Biz bunun en başta İİT üyelerinden gelmesi gerektiğine inanıyoruz. Ümmet olarak bizlerin tutarlı ve sürekli hareket etme sorumluluğumuz bulunmaktadır. Yumuşak davranmamalıyız." Çavuşoğlu, İİT'nin kuruluşunun 50. yılı olduğunu hatırlatarak teşkilatın "asıl varlık sebebinin Filistin olduğunu", bu sebebin devamının önemini vurguladı. İşgal altındaki Filistin'de, Harem-i Şerif'in içi ve çevresi dahil, yasa dışı yerleşimlerin genişletilmesinin Filistin Devleti'nin yaşamasını baltaladığını belirten Çavuşoğlu, bunun ayrıca iki devletli çözüme zarar vereceğini, gelecekteki ihlakların yapı taşlarını oluşturduğunu söyledi. Bakan Çavuşoğlu, şöyle devam etti: "Yerleşimlerin genişletilmesi ve sözde hac yolu gibi diğer projeler Kudüs'ün dokusu ile Müslüman, Hristiyan ve tarihi kimliğini tehdit etmektedir. Bunların hepsi BM kararlarının ve uluslararası hukukun alenen ihlalidir. İsrail'in bu kötü niyetli ve yıkıcı genişlemesini engellemek için uluslararası topluma baskı uygulamaya devam etmeliyiz. Herhangi bir barış planı Filistin halkının haklı taleplerini ve beklentilerini karşılamalı ve tarihi adaletsizliği düzeltmelidir. Daha önce defalarca belirttiğimiz gibi Türkiye Filistin halkının onaylamadığı hiçbir planı kabul etmeyecektir.

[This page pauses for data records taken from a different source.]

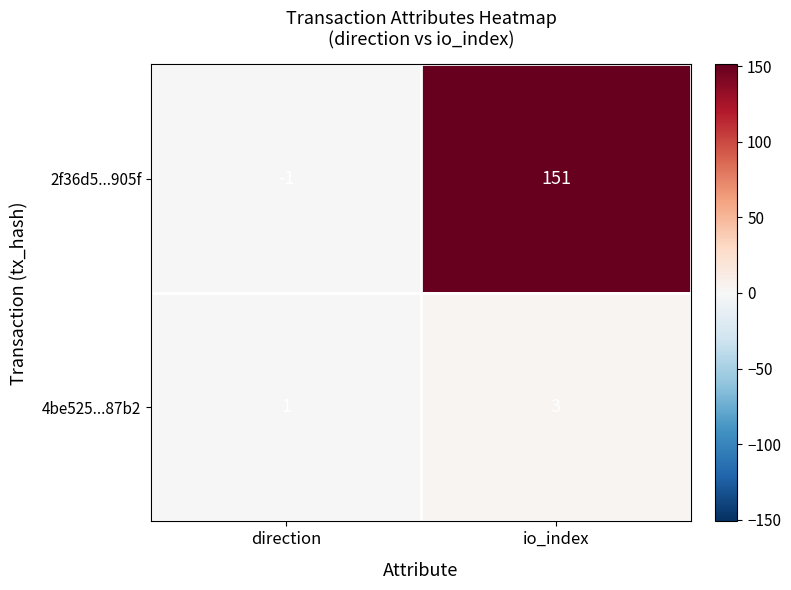

Reading right to left, transcribe all the data shown in this chart.

2f36d5...905f: io_index=151	direction=-1
4be525...87b2: io_index=3	direction=1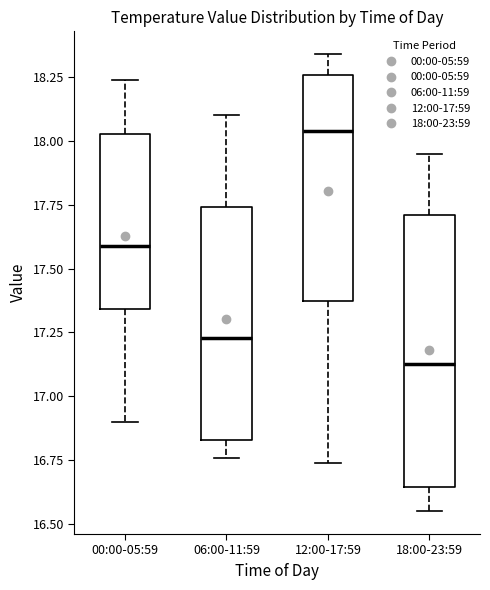

Reading left to right, read every box against the y-axis: the position of its median line, the range the box covers, and the ends of its whiskers. The values are not printed on the chart, so give them approximately, as read against the axis.

00:00-05:59: median 17.60, box 17.35 to 18.05, whiskers 16.90 to 18.25
06:00-11:59: median 17.25, box 16.85 to 17.75, whiskers 16.75 to 18.10
12:00-17:59: median 18.05, box 17.35 to 18.25, whiskers 16.75 to 18.35
18:00-23:59: median 17.15, box 16.65 to 17.70, whiskers 16.55 to 17.95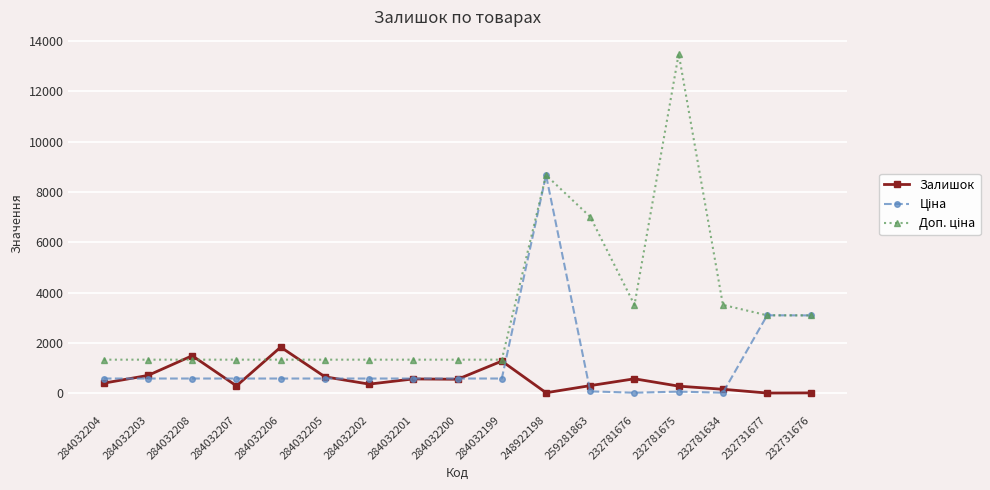

How many data points does each series have?

17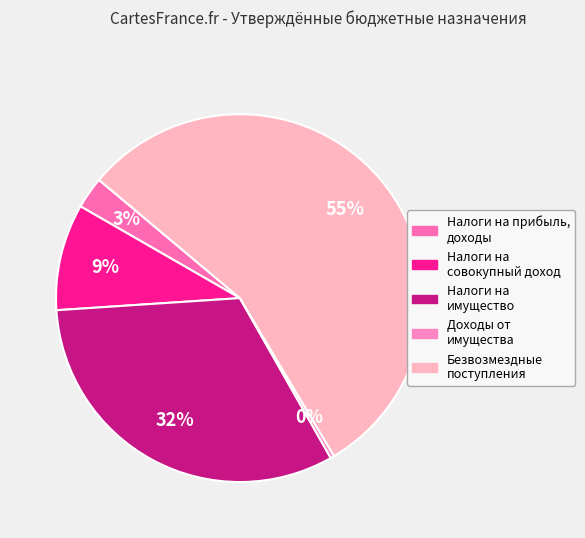

Rank the categories by value from highest to lowest.

Безвозмездные поступления, Налоги на имущество, Налоги на совокупный доход, Налоги на прибыль, доходы, Доходы от имущества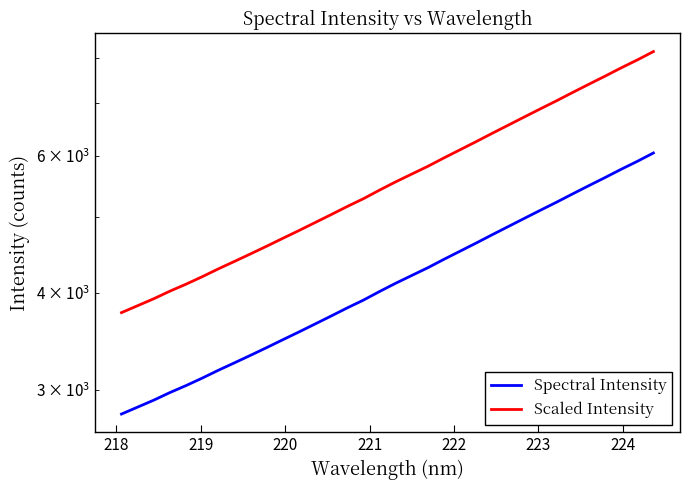

True or false: Spectral Intensity has more than 0 points higher than both neighbors.

False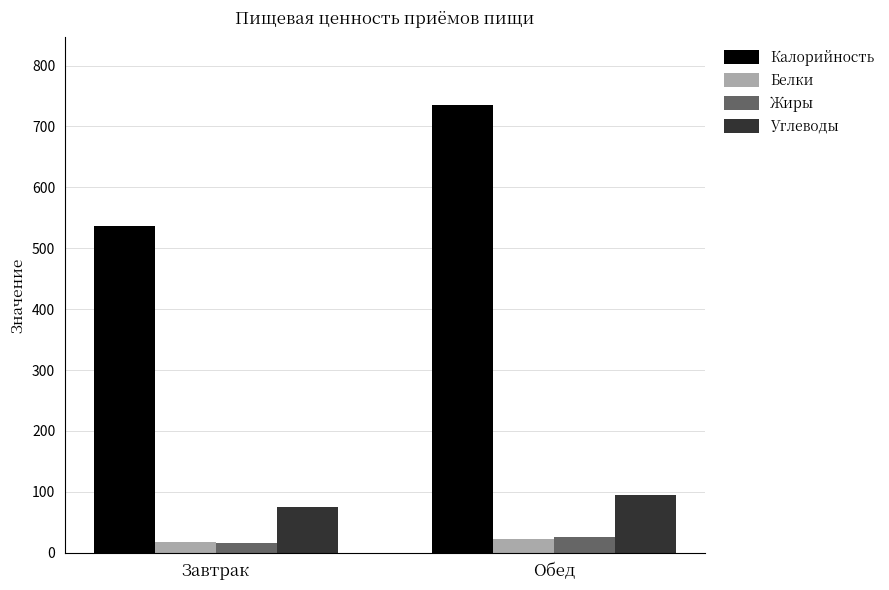

Which series has the largest total across all categories?

Калорийность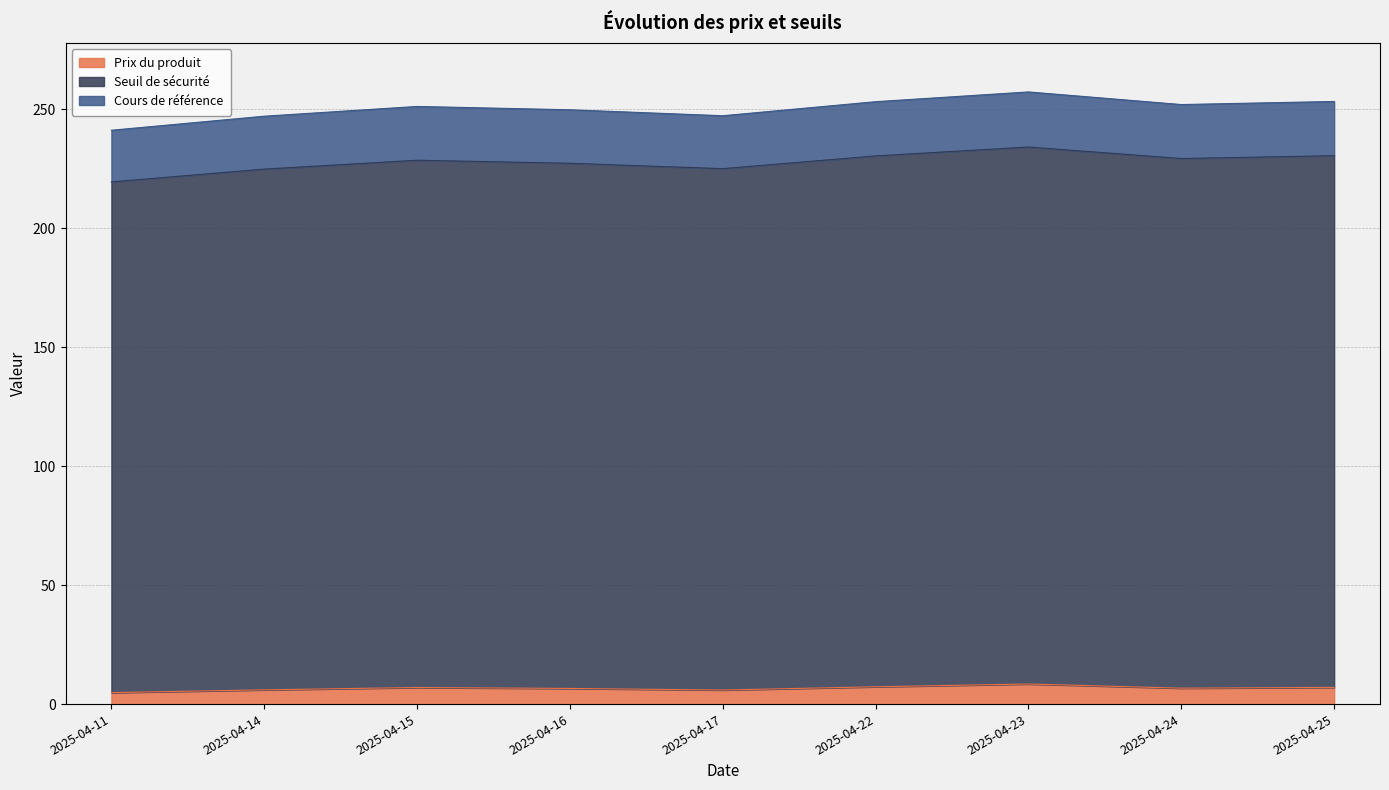

How many data points in Seuil de sécurité are less than 228?

4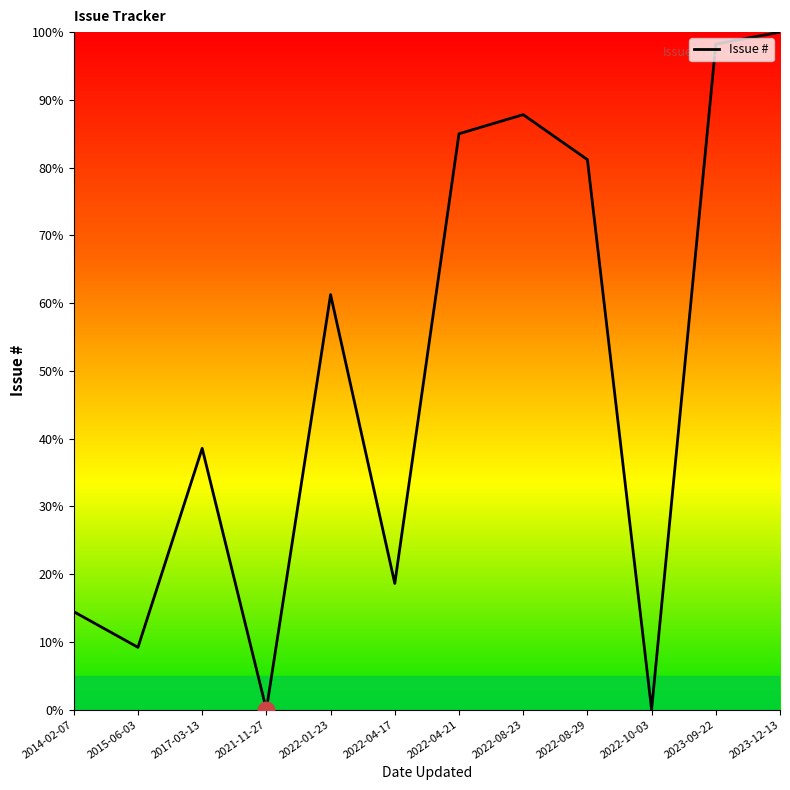

How many series are shown in this chart?

1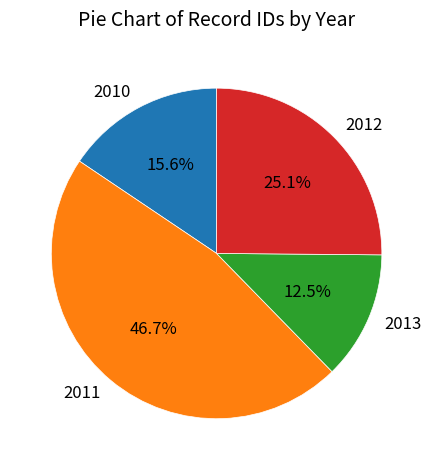

Rank the categories by value from lowest to highest.

2013, 2010, 2012, 2011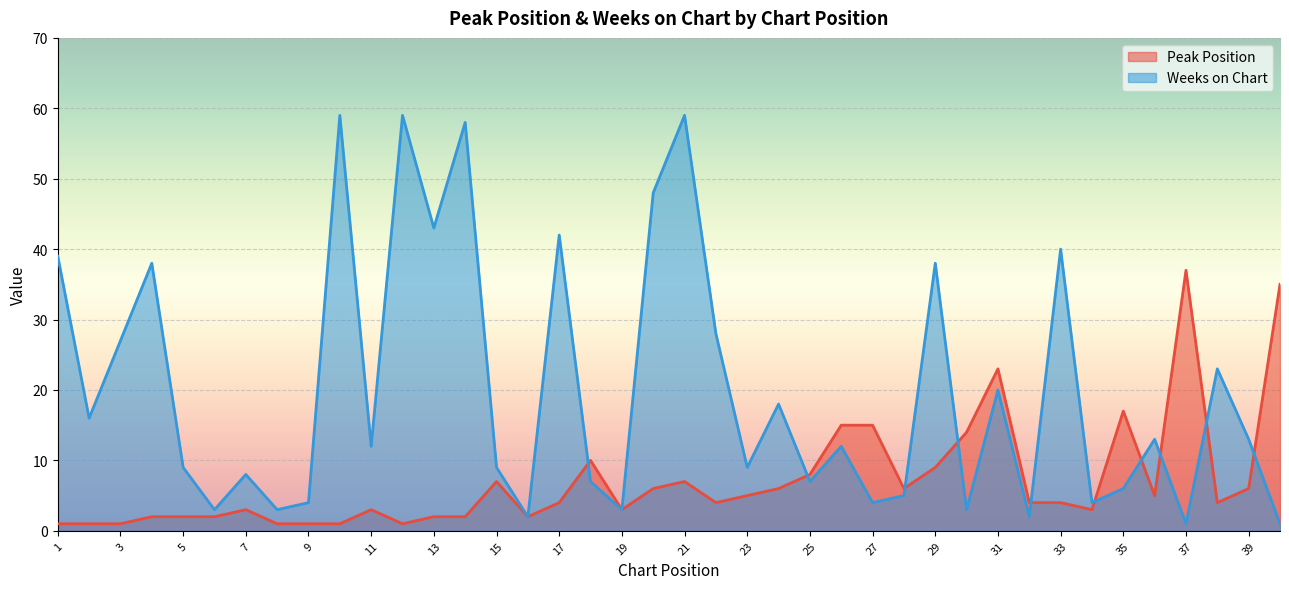

What are all the series names shown in the legend?

Peak Position, Weeks on Chart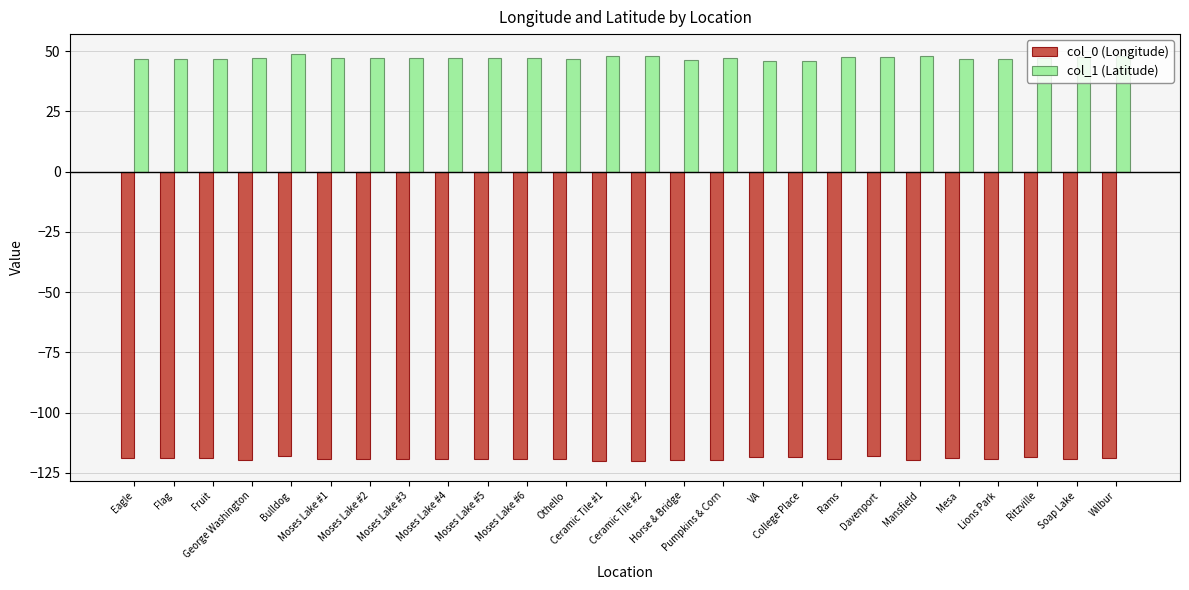

What is the difference between the col_1 (Latitude) values at Ritzville and Pumpkins & Corn?

0.1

Türkiye, bu oldubitti girişimini hiçbir zaman kabul etmeyecektir." Çavuşoğlu, "Ümmetin temsilcileri olarak Filistinlilerin kendi topraklarında, kendi bağımsız ülkelerinde barış içinde, özgünce ve onurlarıyla yaşamalarını sağlamak bizim gelecek nesillere sorumluluğumuzdur." diye konuştu.